Stuttgart 21 Ramsauer fordert Einlenken der Projektpartner

Der Appell, endlich zusammen statt gegeneinander zu arbeiten, hallt den Projektpartnern für Stuttgart 21 allerorten entgegen. Der Fahrgastverband sieht derweil wegen der Kostenexplosion Verschlechterungen auf die Bahn-Kunden zukommen.
Berlin/Ulm - Nach dem Aufsichtsratsbeschluss für den Weiterbau von Stuttgart 21 hat der Bund die Projektpartner aufgefordert, über die Aufteilung der Mehrkosten zu verhandeln. „Es ist immer gut, wenn man miteinander redet und nicht übereinander“, sagte ein Sprecher des Bundesverkehrsministeriums am Mittwoch in Berlin. Er bekräftigte die Erwartung von Ressortchef Peter Ramsauer (CSU), dass sich neben der Bahn auch Baden-Württemberg und die Stadt Stuttgart an der Finanzierung zusätzlicher Projektkosten von zwei Milliarden Euro beteiligen. Die Gespräche müssten nun stattfinden, sagte der Sprecher. Wenn sich herausstelle, dass man auf diesem Weg nicht weiterkomme, müsse die Bahn notfalls klagen.
Der Bahn-Aufsichtsrat hatte am Dienstag trotz explodierender Kosten für den Weiterbau des Tiefbahnhofs gestimmt. Der Finanzrahmen wurde um 2 Milliarden Euro auf 6,5 Milliarden Euro angehoben. Konzernchef Rüdiger Grube kündigte Verhandlungen mit dem Land Baden-Württemberg und der Stadt Stuttgart über eine Aufteilung der Zusatzkosten an. Allerdings hatte Bahn-Technikvorstand Volker Kefer schon Mitte Februar vergeblich bei den Projektpartnern Land und Stadt Stuttgart angeklopft.
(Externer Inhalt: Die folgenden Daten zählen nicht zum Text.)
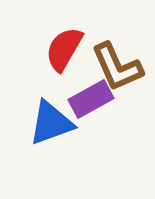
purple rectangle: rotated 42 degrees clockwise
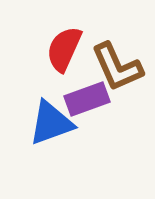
red semicircle: rotated 6 degrees counterclockwise
purple rectangle: moved 4 px left; rotated 9 degrees clockwise
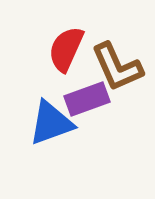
red semicircle: moved 2 px right
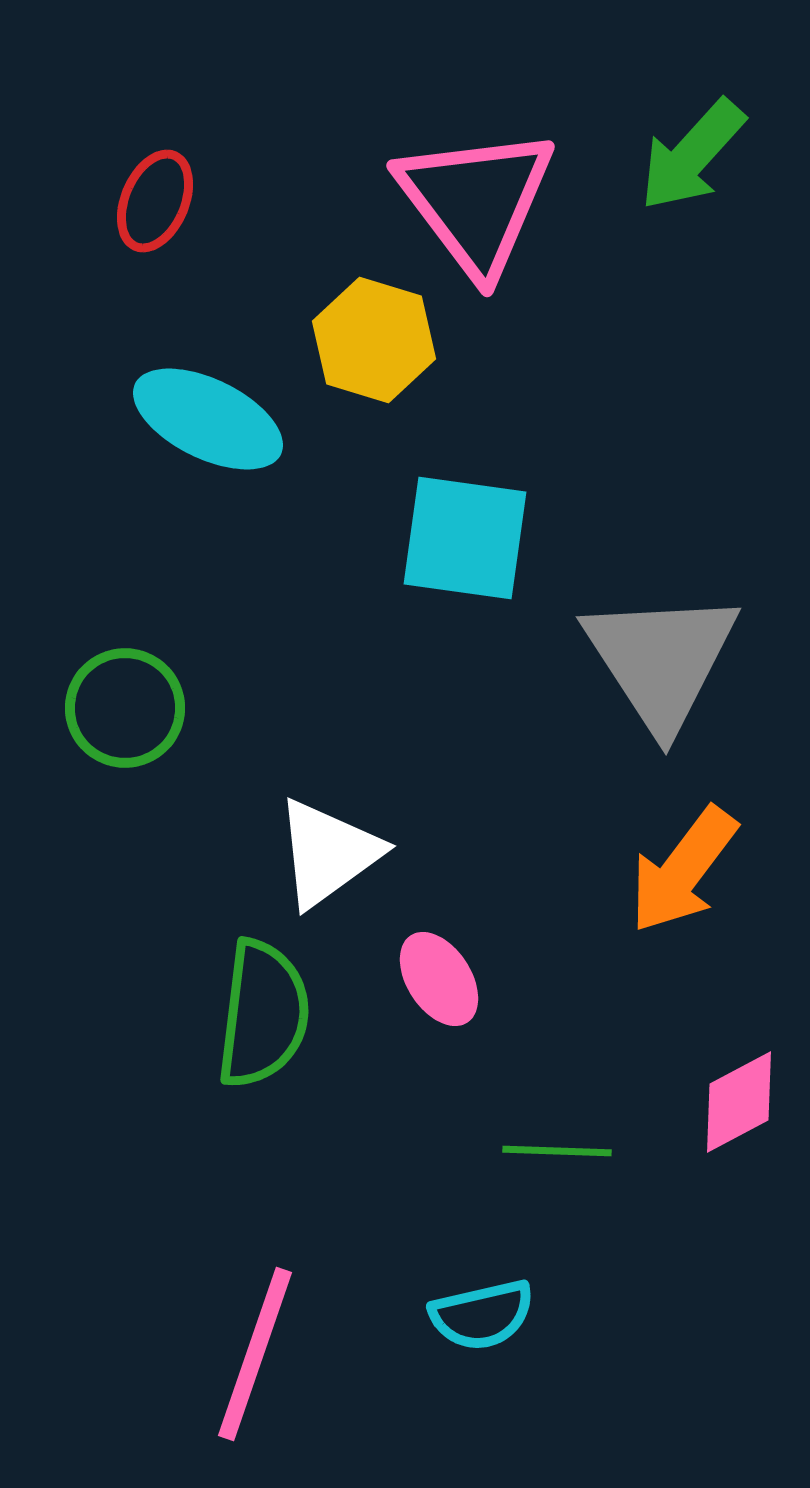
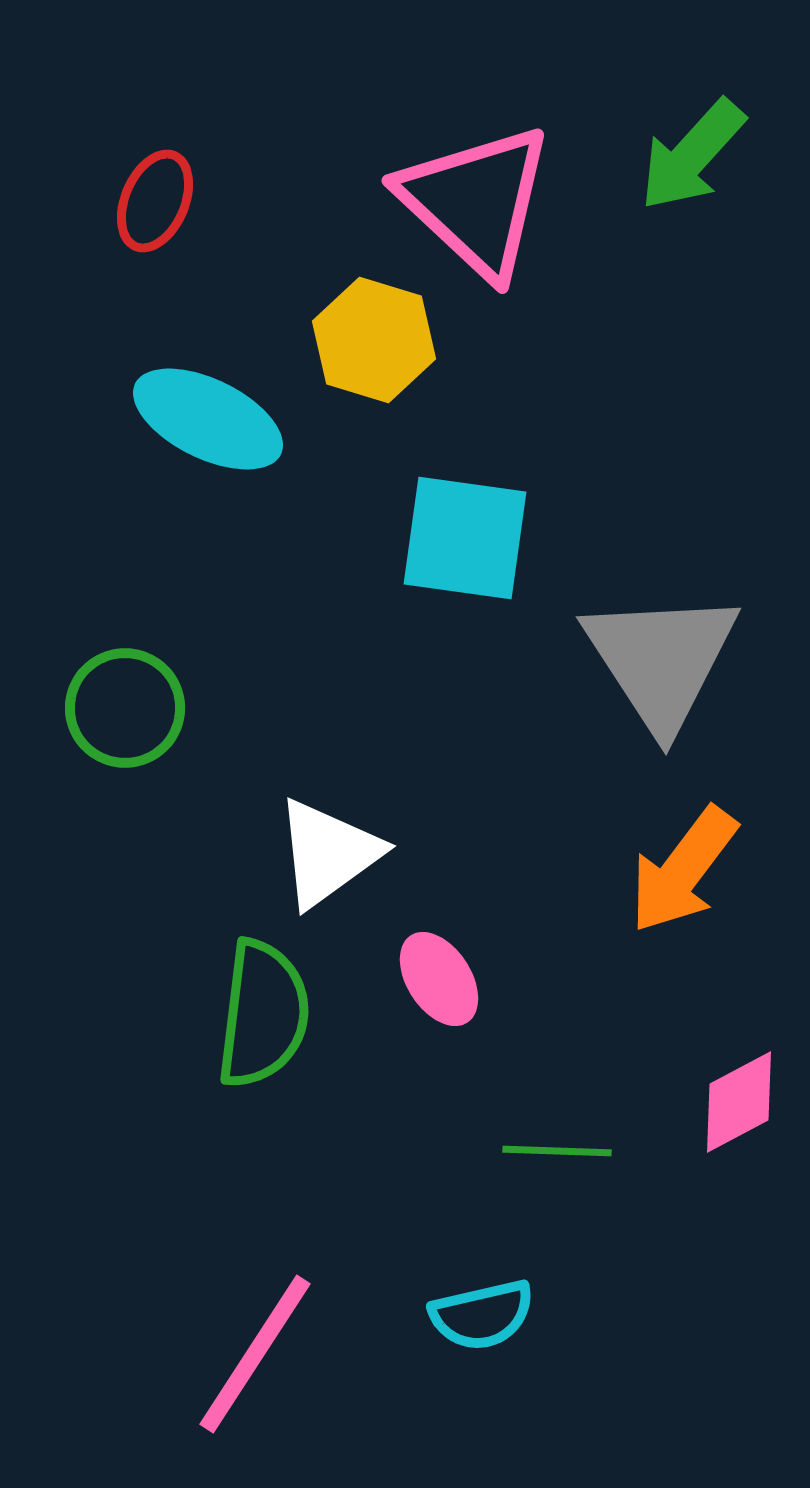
pink triangle: rotated 10 degrees counterclockwise
pink line: rotated 14 degrees clockwise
Der Bund selbst hatte angekündigt, seinen Beitrag von insgesamt 1,2 Milliarden Euro nicht aufzustocken.
Warnungen allerorten
Der Steuerzahlerbund begrüßte die Haltung der Landesregierung, sich nicht an zusätzlichen Kosten für Stuttgart 21 zu beteiligen. „Bei der bisher zugesagten Finanzierungsbeteiligung handelt es sich um eine freiwilligen Beitrag des Landes. Das Projekt ist eigentlich Angelegenheit der Bahn beziehungsweise des Bundes“, hieß es dort.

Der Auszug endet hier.